--- Provided records ---
---------------
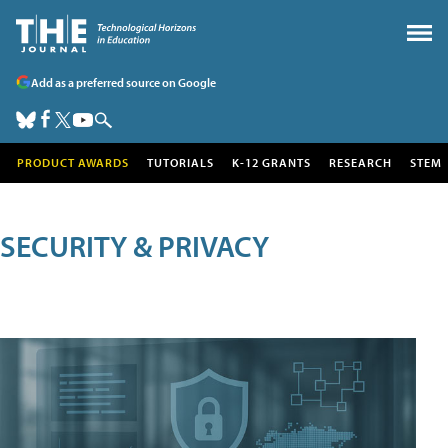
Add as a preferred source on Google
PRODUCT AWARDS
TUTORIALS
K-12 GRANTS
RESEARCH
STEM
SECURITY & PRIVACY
---------------
--- Exercise brief ---
Please give every line above again word for word, apart from the pictures.

--- Expected output ---
Add as a preferred source on Google
PRODUCT AWARDS
TUTORIALS
K-12 GRANTS
RESEARCH
STEM
SECURITY & PRIVACY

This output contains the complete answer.